Los estudiantes con la cara tapada para no ser identificados han colocado bancos en la puerta de acceso a Económicas para impedir la entrada, que otros estudiantes, entre ellos los de S’ha Acabat!, han intentado abrir, con éxito puntual. Después la organización constitucionalista se ha dirigido a la Facultad de Arquitectura de la UPC, también en el campus de la Diagonal de Barcelona, donde se ha repetido la operación.

«Lo más sorprendente» ha reconocido con un punto de ironía el portavoz de S’ha Acabat, Josep Lago, «ha sido ver al lado de las barricadas al decano» de la facultad de Económicas, Ramon Alemany, que sustituyó en el cargo a la ahora presidenta de la ANC, Elisenda Paluzie. Lago ha denunciado la «connivencia absoluta del rectorado» con estos encierros, lamentando la imagen del decano «en la barricada, al lado de los violentos, mirando con el personal de seguridad pero sin hacer nada».

El decano de Económicas, junto a los independentistas en las barricadas

Una connivencia que se ha repetido en Arquitectura, donde el director de la facultad «me ha echado en cara qué estaba haciendo si no era estudiante de esa universidad». Lago ha denunciado esa actitud y ha defendido estas acciones porque «si no nos apoyamos los estudiantes que queremos ir a clase nunca somos suficientes, porque la gente tiene miedo y les cuesta participar en este tipo de acciones».

«Nuestras acciones son siempre pacíficas, nos limitamos a quitar el material para poder entrar» añade Lago, «nosotros convocamos para poder acceder a clase y si somos suficientes lo conseguimos. Solo tratamos de que unos pocos violentos no condiciones el futuro de muchos». En este sentido, denuncia también la inacción de los Mossos, que atribuye de nuevo a la connivencia del rectorado con los independentistas.

«Hoy hemos hecho una labor, la de abrir los accesos, que no nos corresponde, la tenemos que hacer porque los mossos no lo hacen.
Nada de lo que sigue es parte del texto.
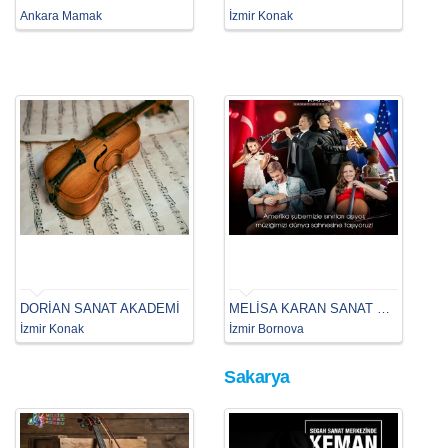
Ankara Mamak
İzmir Konak
DORİAN SANAT AKADEMİ
MELİSA KARAN SANAT MERKEZİ
İzmir Konak
İzmir Bornova
Sakarya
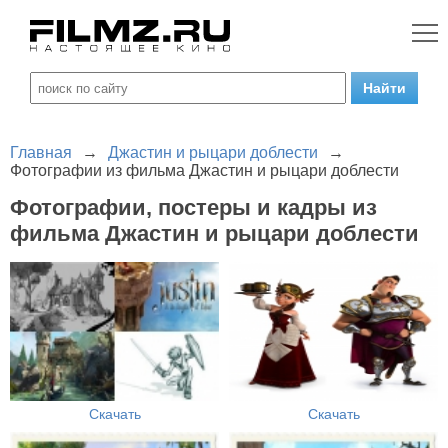
Главная
→
Джастин и рыцари доблести
→
Фотографии из фильма Джастин и рыцари доблести
Фотографии, постеры и кадры из
фильма Джастин и рыцари доблести
Скачать
Скачать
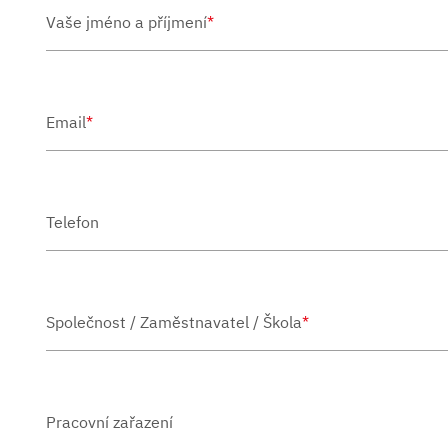
Vaše jméno a příjmení
*
Email
*
Telefon
Společnost / Zaměstnavatel / Škola
*
Pracovní zařazení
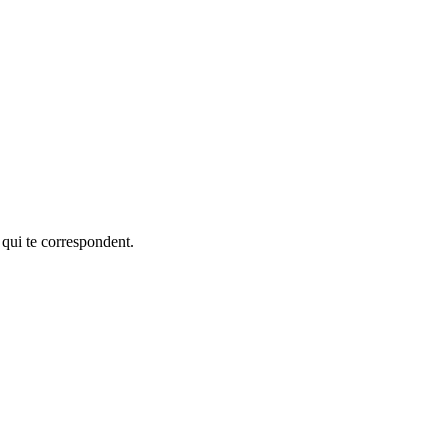
 qui te correspondent.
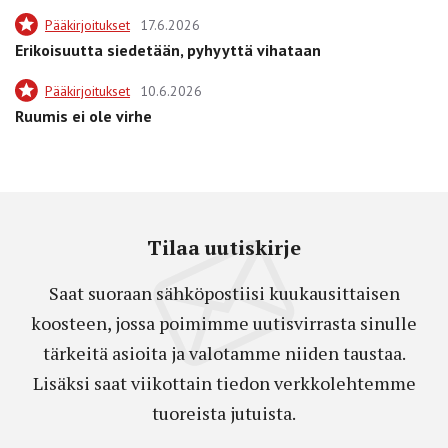
Pääkirjoitukset
17.6.2026
Erikoisuutta siedetään, pyhyyttä vihataan
Pääkirjoitukset
10.6.2026
Ruumis ei ole virhe
Tilaa uutiskirje
Saat suoraan sähköpostiisi kuukausittaisen
koosteen, jossa poimimme uutisvirrasta sinulle
tärkeitä asioita ja valotamme niiden taustaa.
Lisäksi saat viikottain tiedon verkkolehtemme
tuoreista jutuista.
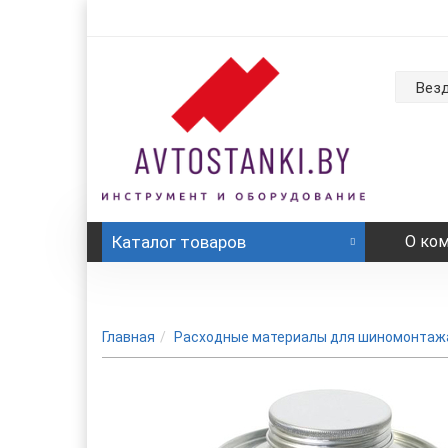
Вез
Каталог
товаров
О ко
Главная
Расходные материалы для шиномонтаж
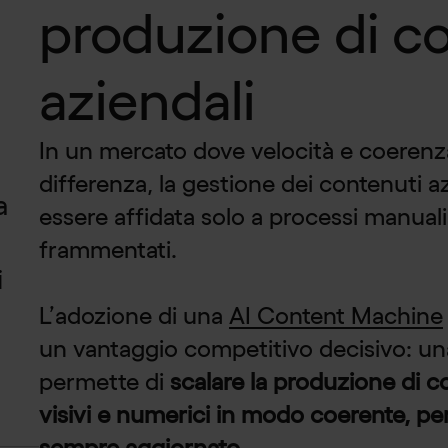
produzione di c
aziendali
In un mercato dove velocità e coerenz
differenza, la gestione dei contenuti a
a
essere affidata solo a processi manual
frammentati.
i
L’adozione di una
AI Content Machine
un vantaggio competitivo decisivo: un
permette di
scalare la produzione di co
visivi e numerici in modo coerente, pe
sempre aggiornato
.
El día que haya una desgracia, los responsables serán los responsables de la universidad que han permitido que unos radicales se queden a dormir para al día siguiente no dejar entrar a nadie».

El PP pide policía en los campus

En este contexto, la portavoz del Grupo Popular en el Congreso y candidata del PP por Barcelona al Congreso en las generales, Cayetana Álvarez de Toledo, ha solicitado que la Policía Nacional actúe en las universidades catalanas para garantizar la entrada de estudiantes que quieran ir a clase.

«Nosotros creemos que la Policía Nacional debe poder entrar en los campus de la Universidad para garantizar que aquellos estudiantes que sí lo deseen puedan ir a clase», ha afirmado Álvarez de Toledo, quien ha insistido en que si la Policía es necesaria «para evitar que grupos de matones secuestren al resto de los estudiantes», debe actuar «con toda normalidad y naturalidad garantizando y protegiendo los derechos de todos, que es lo que suele hacer».